Wetenschap
De resultaten laten zien welke gebruikersgroepen volgens de deelnemers aan het onderzoek welke mogelijkheden van smarthome-apparaten moeten kunnen bepalen. De onderzoekers vroegen niet of kinderen maaiers en lichten moeten kunnen bedienen, aangezien deze functies momenteel alleen via de smartphone kunnen worden bediend en de onderzoekers ervan uitgaan dat kinderen van acht jaar over het algemeen geen eigen smartphone hebben. Krediet:Agentur der RUB, Maximiliaan Golla
Terwijl een mobiele telefoon of pc traditioneel door slechts één gebruiker wordt bestuurd, veel spelers komen samen in een genetwerkt huishouden, sommigen van hen willen zelfs apparaten tegelijkertijd bedienen. Onderzoekers van het Horst Görtz Instituut voor IT-beveiliging aan de Ruhr-Universität Bochum, samen met collega's van de Universiteit van Chicago en de Universiteit van Washington, hebben onderzocht hoe toegangscontrole voor op internet aangesloten huishoudelijke apparaten idealiter zou moeten zijn. Zij interviewden 425 gebruikers in de VS over hun voorkeuren en leidden daaruit suggesties voor toegangsbeheer af.
Het team presenteerde de resultaten op het Usenix Security Symposium in de VS in augustus 2018. Het wetenschappelijke tijdschrift Rubin van de Ruhr-Universität rapporteert uitgebreid over het onderzoek.

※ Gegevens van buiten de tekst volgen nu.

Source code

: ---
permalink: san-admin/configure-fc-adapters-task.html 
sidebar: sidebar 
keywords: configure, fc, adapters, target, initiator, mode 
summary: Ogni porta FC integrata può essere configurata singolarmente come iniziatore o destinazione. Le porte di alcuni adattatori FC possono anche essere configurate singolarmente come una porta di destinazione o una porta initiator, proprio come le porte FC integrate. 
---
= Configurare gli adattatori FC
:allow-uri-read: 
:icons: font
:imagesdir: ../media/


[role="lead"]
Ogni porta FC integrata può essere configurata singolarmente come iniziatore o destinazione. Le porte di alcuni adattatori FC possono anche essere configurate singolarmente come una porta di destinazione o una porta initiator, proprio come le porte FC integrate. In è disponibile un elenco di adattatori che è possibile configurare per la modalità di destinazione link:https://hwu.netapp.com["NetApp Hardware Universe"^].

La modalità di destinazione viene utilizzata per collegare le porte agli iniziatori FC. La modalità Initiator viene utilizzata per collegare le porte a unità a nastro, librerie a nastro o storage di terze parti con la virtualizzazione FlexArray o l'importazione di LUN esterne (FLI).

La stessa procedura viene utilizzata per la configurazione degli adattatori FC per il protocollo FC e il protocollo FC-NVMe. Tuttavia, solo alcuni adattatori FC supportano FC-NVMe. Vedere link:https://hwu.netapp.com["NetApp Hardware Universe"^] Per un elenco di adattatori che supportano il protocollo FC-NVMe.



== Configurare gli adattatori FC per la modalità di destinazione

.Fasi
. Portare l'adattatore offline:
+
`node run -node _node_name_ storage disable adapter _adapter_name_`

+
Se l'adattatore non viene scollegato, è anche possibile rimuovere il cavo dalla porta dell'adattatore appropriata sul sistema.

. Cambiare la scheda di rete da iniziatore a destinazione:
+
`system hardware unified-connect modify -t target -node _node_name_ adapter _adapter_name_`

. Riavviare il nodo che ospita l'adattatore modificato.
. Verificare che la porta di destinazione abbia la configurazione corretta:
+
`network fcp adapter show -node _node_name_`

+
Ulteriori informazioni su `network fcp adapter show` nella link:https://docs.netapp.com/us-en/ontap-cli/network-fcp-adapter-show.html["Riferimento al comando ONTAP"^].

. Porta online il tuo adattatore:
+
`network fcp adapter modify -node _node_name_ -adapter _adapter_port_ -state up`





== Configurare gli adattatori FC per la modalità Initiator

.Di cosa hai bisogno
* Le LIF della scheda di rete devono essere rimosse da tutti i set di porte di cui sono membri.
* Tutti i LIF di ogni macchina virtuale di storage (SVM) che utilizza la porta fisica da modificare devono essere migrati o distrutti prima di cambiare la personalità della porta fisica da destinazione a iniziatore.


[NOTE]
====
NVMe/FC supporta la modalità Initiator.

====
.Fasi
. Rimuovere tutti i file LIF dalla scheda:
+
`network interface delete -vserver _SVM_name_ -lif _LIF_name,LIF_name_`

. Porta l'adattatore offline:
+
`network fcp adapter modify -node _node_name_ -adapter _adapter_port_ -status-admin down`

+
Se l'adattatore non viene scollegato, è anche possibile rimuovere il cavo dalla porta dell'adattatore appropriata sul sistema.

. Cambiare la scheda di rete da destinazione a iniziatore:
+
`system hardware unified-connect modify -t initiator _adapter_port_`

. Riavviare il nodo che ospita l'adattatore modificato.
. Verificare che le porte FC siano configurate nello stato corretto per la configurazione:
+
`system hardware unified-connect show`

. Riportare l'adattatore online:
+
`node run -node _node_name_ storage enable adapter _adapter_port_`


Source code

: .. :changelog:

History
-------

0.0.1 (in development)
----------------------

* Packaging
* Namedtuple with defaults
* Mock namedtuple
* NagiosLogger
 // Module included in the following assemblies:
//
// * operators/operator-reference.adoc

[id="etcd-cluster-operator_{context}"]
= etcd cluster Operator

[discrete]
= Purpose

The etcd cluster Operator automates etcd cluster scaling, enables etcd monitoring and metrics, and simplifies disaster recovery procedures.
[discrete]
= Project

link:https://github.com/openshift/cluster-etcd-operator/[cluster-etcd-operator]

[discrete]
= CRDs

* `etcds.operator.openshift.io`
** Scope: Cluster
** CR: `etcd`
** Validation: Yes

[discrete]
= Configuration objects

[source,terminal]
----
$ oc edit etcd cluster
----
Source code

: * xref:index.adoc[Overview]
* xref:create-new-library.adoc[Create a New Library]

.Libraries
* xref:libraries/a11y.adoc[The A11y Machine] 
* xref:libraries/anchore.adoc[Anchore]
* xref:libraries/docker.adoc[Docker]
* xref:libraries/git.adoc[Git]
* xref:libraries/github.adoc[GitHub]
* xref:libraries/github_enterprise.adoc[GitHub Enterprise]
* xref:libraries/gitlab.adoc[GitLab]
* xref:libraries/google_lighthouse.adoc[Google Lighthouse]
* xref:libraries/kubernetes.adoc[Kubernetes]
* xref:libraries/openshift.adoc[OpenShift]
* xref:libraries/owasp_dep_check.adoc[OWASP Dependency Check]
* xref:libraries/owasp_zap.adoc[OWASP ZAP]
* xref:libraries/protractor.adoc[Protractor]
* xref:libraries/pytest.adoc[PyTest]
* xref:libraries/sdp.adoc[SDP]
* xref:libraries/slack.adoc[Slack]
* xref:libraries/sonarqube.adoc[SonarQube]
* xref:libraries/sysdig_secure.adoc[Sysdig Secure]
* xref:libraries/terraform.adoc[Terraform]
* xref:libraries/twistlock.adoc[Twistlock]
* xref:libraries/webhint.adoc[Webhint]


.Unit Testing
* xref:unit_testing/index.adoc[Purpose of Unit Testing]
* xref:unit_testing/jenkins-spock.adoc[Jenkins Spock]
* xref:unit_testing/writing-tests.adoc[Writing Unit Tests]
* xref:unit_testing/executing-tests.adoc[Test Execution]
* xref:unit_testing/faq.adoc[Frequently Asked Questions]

De onderzoekers analyseerden eerst welke smart home-apparaten er momenteel op de markt zijn, welke capaciteiten ze hebben, en hoe de toegangsrechten daarvoor kunnen worden beheerd. "In zeldzame gevallen er is een gastgroep met andere toegangsrechten naast de beheerder of eigenaar, die alles mag doen, " zegt Maximiliaan Golla, promovendus in de in Bochum gevestigde Mobile Security Research Group onder leiding van professor Markus Dürmuth. Echter, veel complexere sociale relaties komen voor in een huishouden.
De wetenschappers baseerden hun online-enquête op zes potentiële gebruikersgroepen:echtgenoten, achtjarige kinderen, 16-jarige tieners, familieleden bezoeken, babysitters, en buren. Ze selecteerden ook 22 mogelijkheden die smart home-apparaten kunnen hebben, zoals muziek afspelen, online winkelen, lichten aandoen of deursloten bedienen. Voor elk vermogen, ze vroegen de deelnemers of de betreffende gebruikersgroep er toegang toe moest hebben. De respondenten konden antwoorden:altijd, soms, of nooit.
Wanneer een respondent "soms" antwoordde, ze moesten specificeren hoe bepaald zou worden of de persoon de functie al dan niet zou moeten kunnen gebruiken. Uit deze reacties onderzoekers hebben een aantal contextuele factoren afgeleid die van invloed zijn op toegangsrechten, zoals leeftijd, waar de persoon of het apparaat zich bevindt, of de persoon het apparaat eerder heeft gebruikt, de tijd van de dag, en de kosten van het gebruik ervan.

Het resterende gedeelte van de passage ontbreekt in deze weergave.